Argument Quotes
-
Mein Kampf, this terrible book of Adolph Hitler is outlawed. I made a point in the Dutch parliament that I say to all these liberal politicians and socialist politicians in my own parliament that, "Hey you are very happy here, you applauded the fact that Mein Kampf was outlawed in the Netherlands. If you are really consistent, you should, for the same arguments that you use as liberal politicians to outlaw Mein Kampf, outlaw the Koran as well."
Geert Wilders
-
At the conclusion of my argument I received very high compliments from the Chief Justice and later from other of the Judges. What they said I do not care to repeat.
William Henry Moody
-
When a false argument puts on the appearance of a true one, then it is properly called a sophism or fallacy.
Isaac Watts
-
Although people who had achieved a great deal in science and technology talked
of the inscrutability of creativity, I was not convinced and disbelieved them immediately and without argument. Why should everything but creativity be open
to scrutiny? What kind of process can this be which unlike all others is not subject
to control?…What can be more alluring than the discovery of the nature of
talented thought and converting this thinking from occasional and fleeting flashes
into a powerful and controllable fire of knowledge.
Genrich Altshuller
-
The word of the Lord never comes to us as an opinion, no attempt is made to support it by argument, it comes as a definite, abstract statement of fact. So it is from the first words...to the last, the works of the Father are declared as facts, not theories.
Anthony W. Ivins
-
Honestly, I want to live a calm life without being in the press. I want to be like any other American citizen who gets a speeding ticket or has an argument with his spouse... and doesn't have the whole world know.
George Zimmerman
-
There's a young Danish guy who has done a lot of work from an evolutionary perspective, Mathias Clasen. Basically, his argument is we've evolved to fear the monstrous, to be very wary of large, unknown, life-threatening forces. In art, we can play with these things in ways that allow us to feel the intensity of the horror, but in "safe mode," if you like, detached from real consequences.
Brian Boyd
-
I keep hearing the argument that some things are constitutional while other things are not. The idea is that we should be in favor of all the things that were decided over 200 years ago by a bunch of slave-owning cross-dressers who pooped in holes.
Scott Adams
-
No references to the need to fight terror can be an argument for restricting human rights.
Vladimir Putin
-
Who over-refines his argument brings himself to grief...
Petrarch
-
Truth often suffers more by the heat of its defenders than the arguments of its opposers.
William Penn
-
There can be no argument about the Lone Star State's significant contributions to American history, and we must remember the actions and the sacrifices of those who made Texas independence a reality.
Michael McCaul
-
As long as human beings are imperfect, there will always be arguments for extending the power of government to deal with these imperfections. The only logical stopping place is totalitarianism -- unless we realize that tolerating imperfections is the price of freedom.
Thomas Sowell
-
Anger is never without an Argument, but seldom with a good one.

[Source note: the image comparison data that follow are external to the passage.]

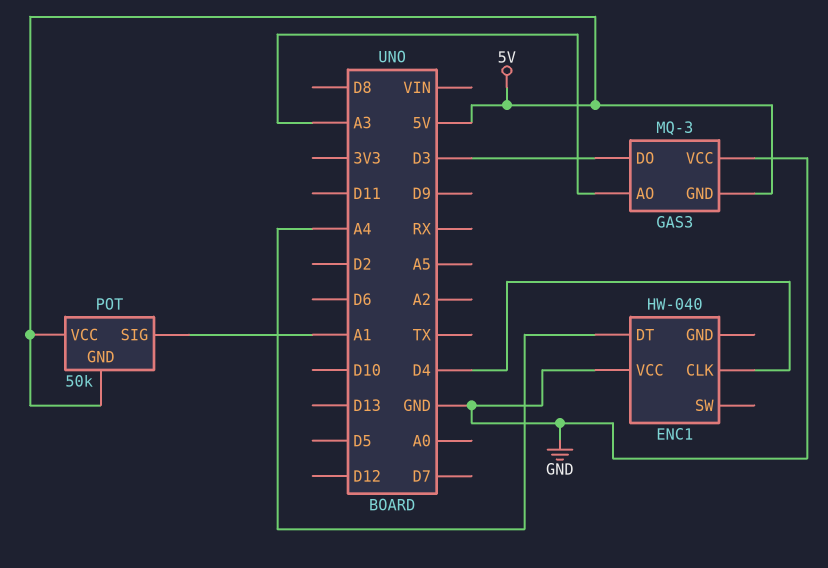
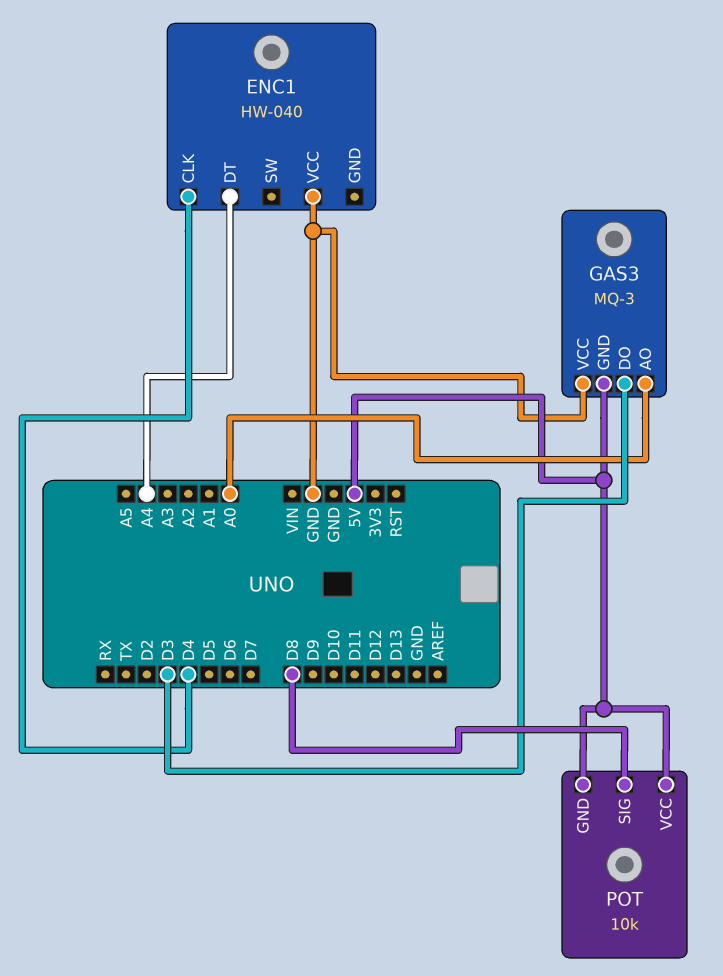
GAS3 pin AO: A3 -> A0
POT: 50k -> 10k
POT pin SIG: A1 -> D8

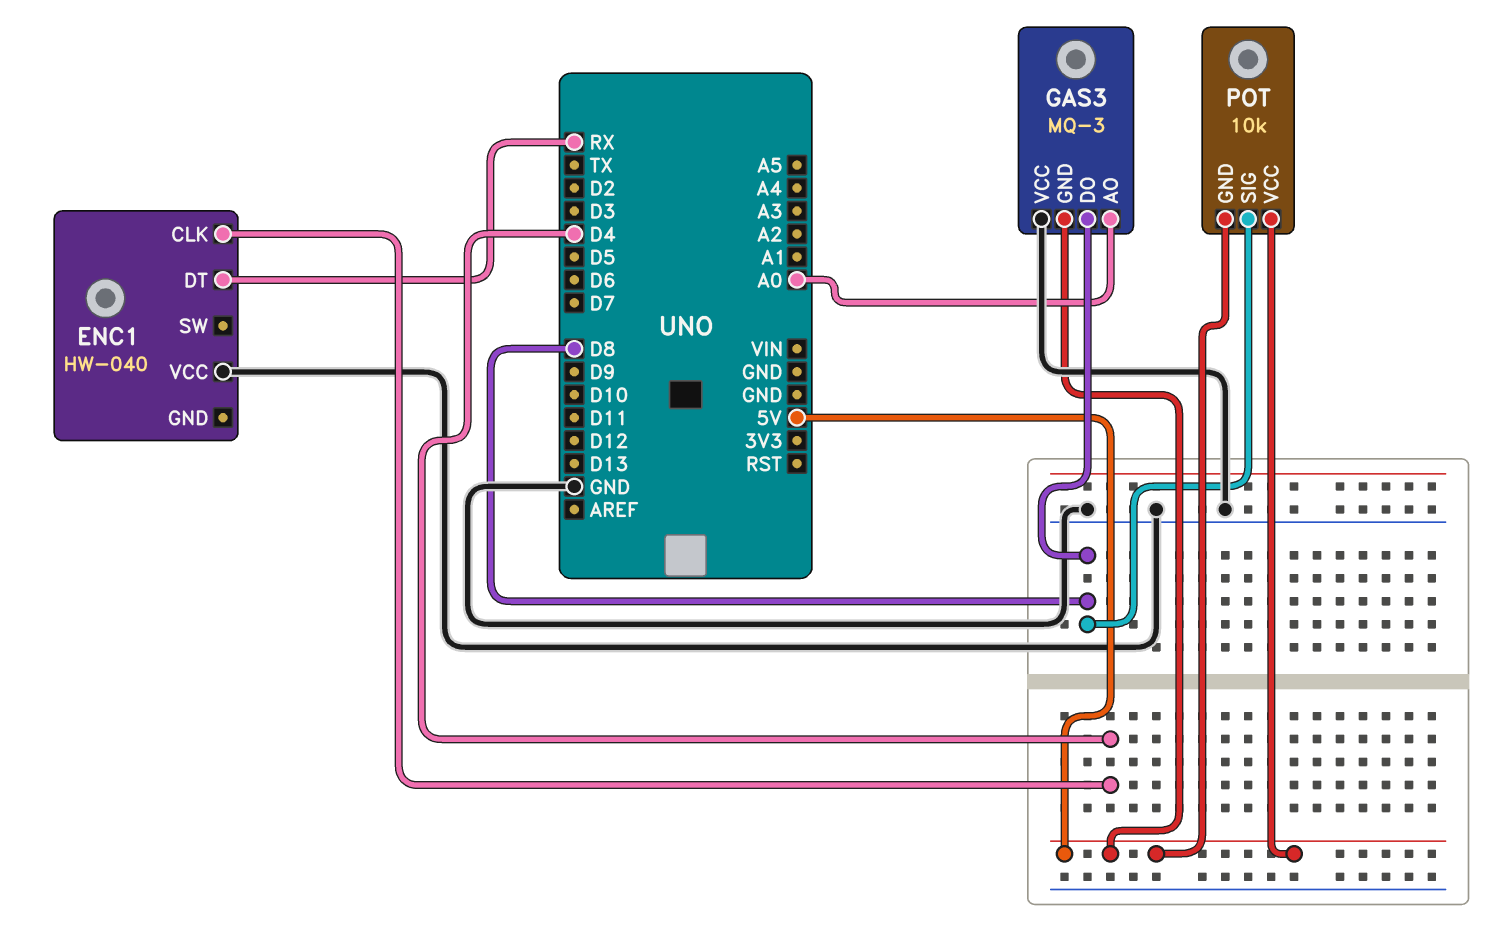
ENC1 pin DT: A4 -> RX
GAS3 pin DO: D3 -> D8

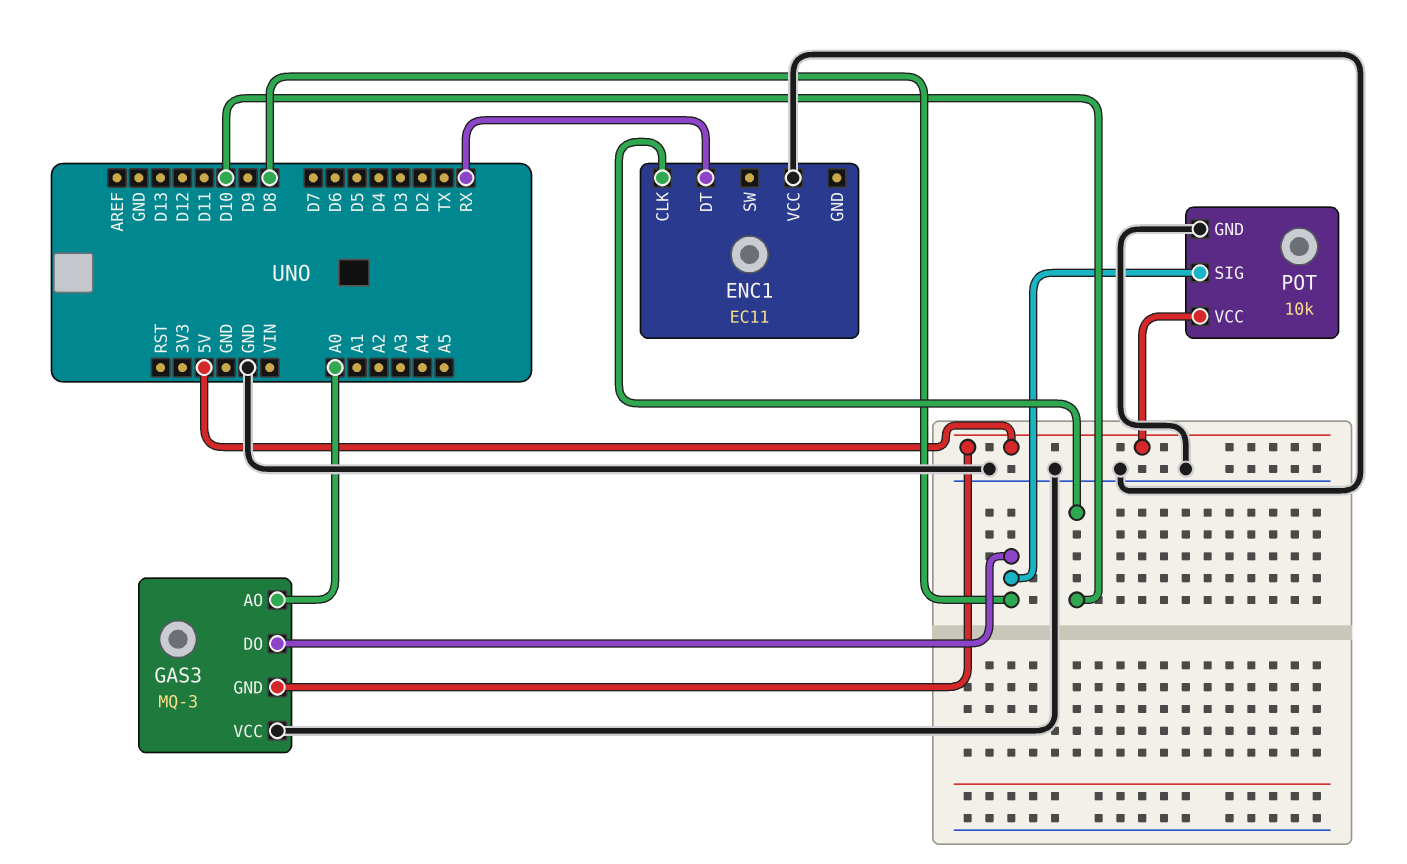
ENC1: HW-040 -> EC11
ENC1 pin CLK: D4 -> D10
POT pin GND: 5V -> GND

George Savile, 1st Marquess of Halifax
-
The indispensability argument says (roughly) that if you have ample reason to accept an empirical scientific theory that makes indispensable use of mathematics, and that theory entails that numbers exist, then you have ample reason to accept that numbers exist. The argument affirms the antecedent of this conditional, and concludes that you have ample reason to believe that numbers exist. What is striking about this argument is that it seems to show that the empirical reasons that suffice for accepting a scientific theory also suffice for accepting a metaphysical claim.
Elliott Sober
-
We are at a difficult time, but I believe that by the process of argument we should be able to get to a point where we can get a second resolution.
Jack Straw
-
A novel is an impression, not an argument; and there the matter must rest.
Thomas Hardy
-
Network news accustoms audiences to assertion not argument. Over time, it reinforces the notion that politics is about visceral identification and apposition, not complex problems and their solutions. ... sound bites aren't very helpful. They can tell a voter what a candidate believes, but not why. And many issues are too complex to be freeze dried into a slogan and a smile. ... What's lost in a world in which everything's an ad? Perhaps the country that created the assembly line has simply found a more efficient way to do politics.